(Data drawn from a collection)

▼

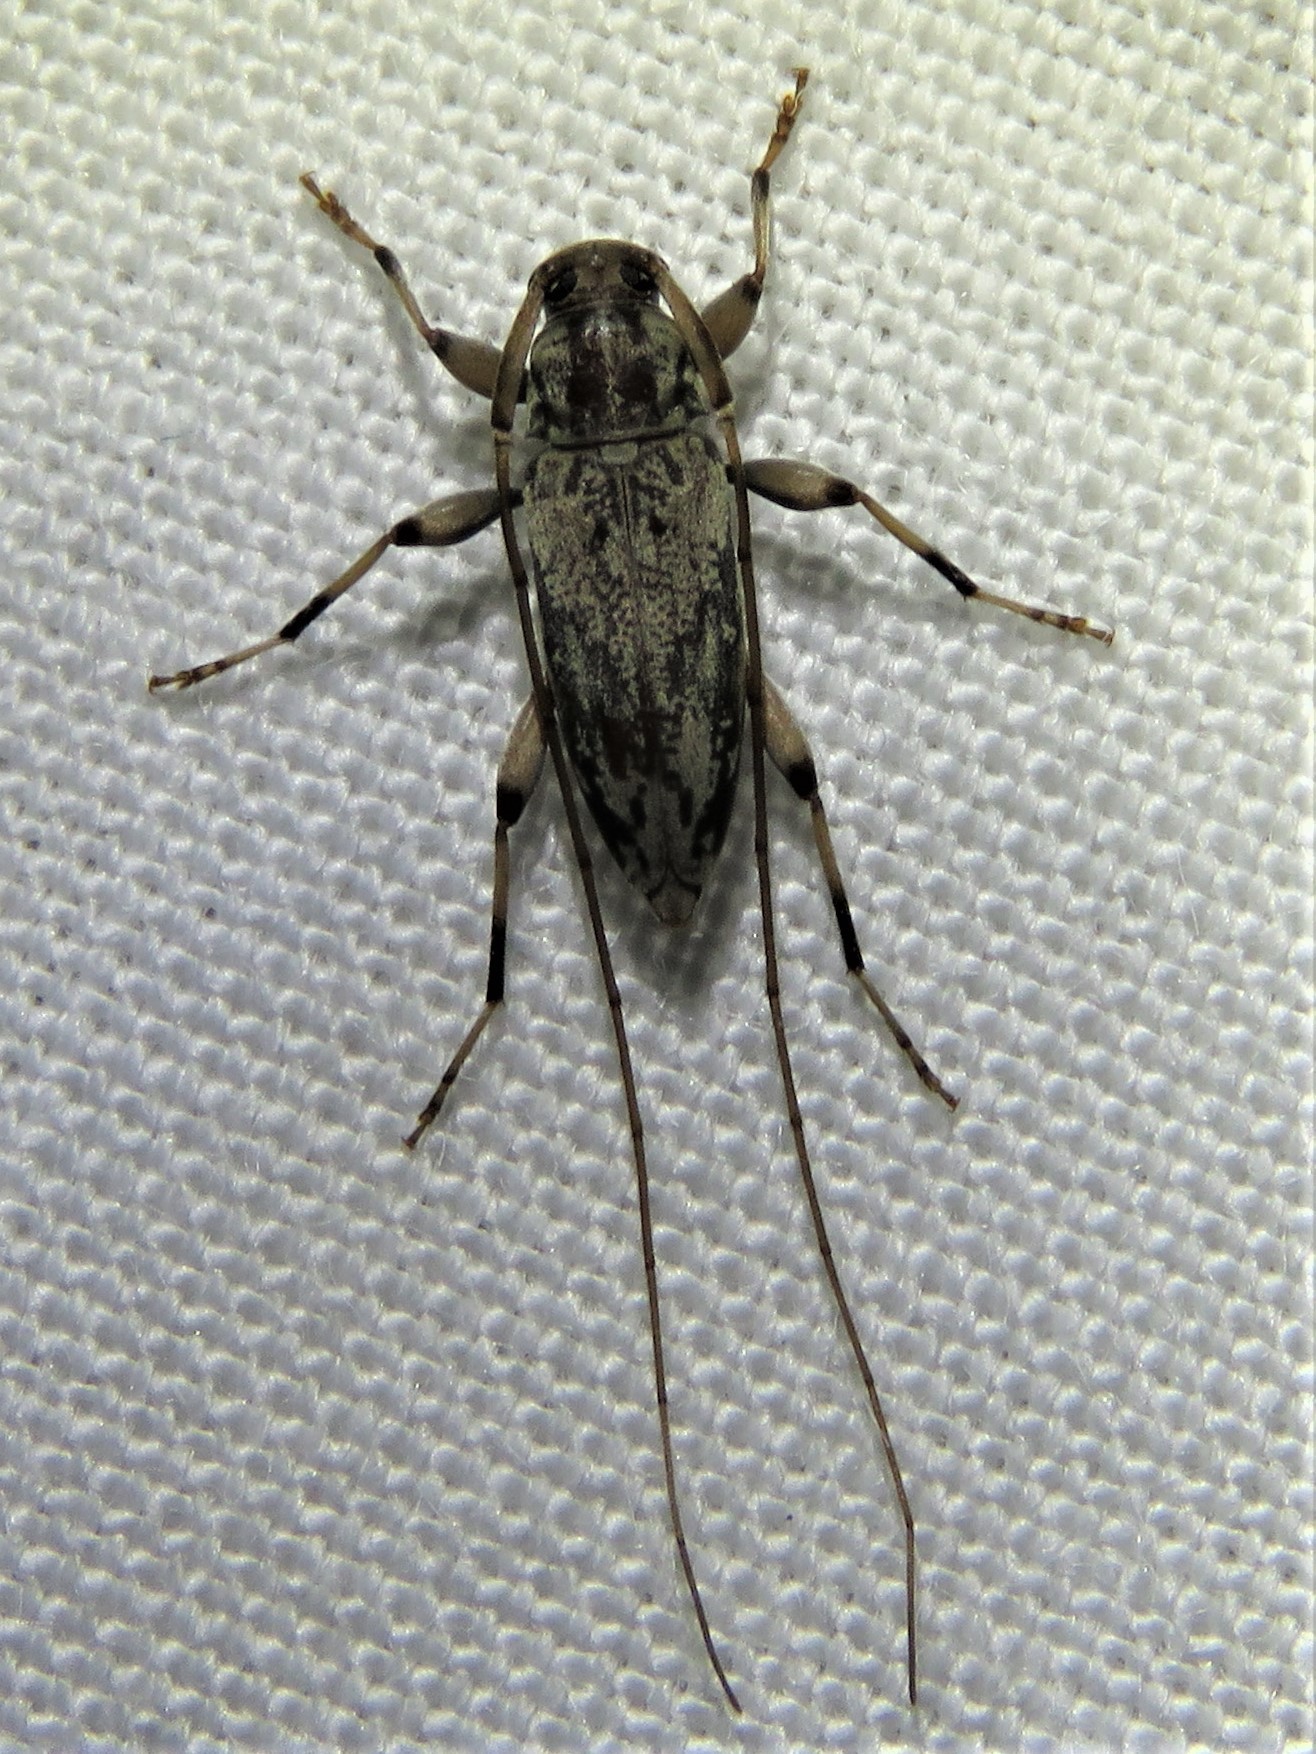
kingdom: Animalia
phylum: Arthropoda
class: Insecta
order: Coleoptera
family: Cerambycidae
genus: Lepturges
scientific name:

▲

### PROBLEM TO WORK ON
Retype every line of the rows above with the same characters, leaving the pictures out of your answer.

### SOLUTION FOR THIS EXERCISE
kingdom: Animalia
phylum: Arthropoda
class: Insecta
order: Coleoptera
family: Cerambycidae
genus: Lepturges
scientific name:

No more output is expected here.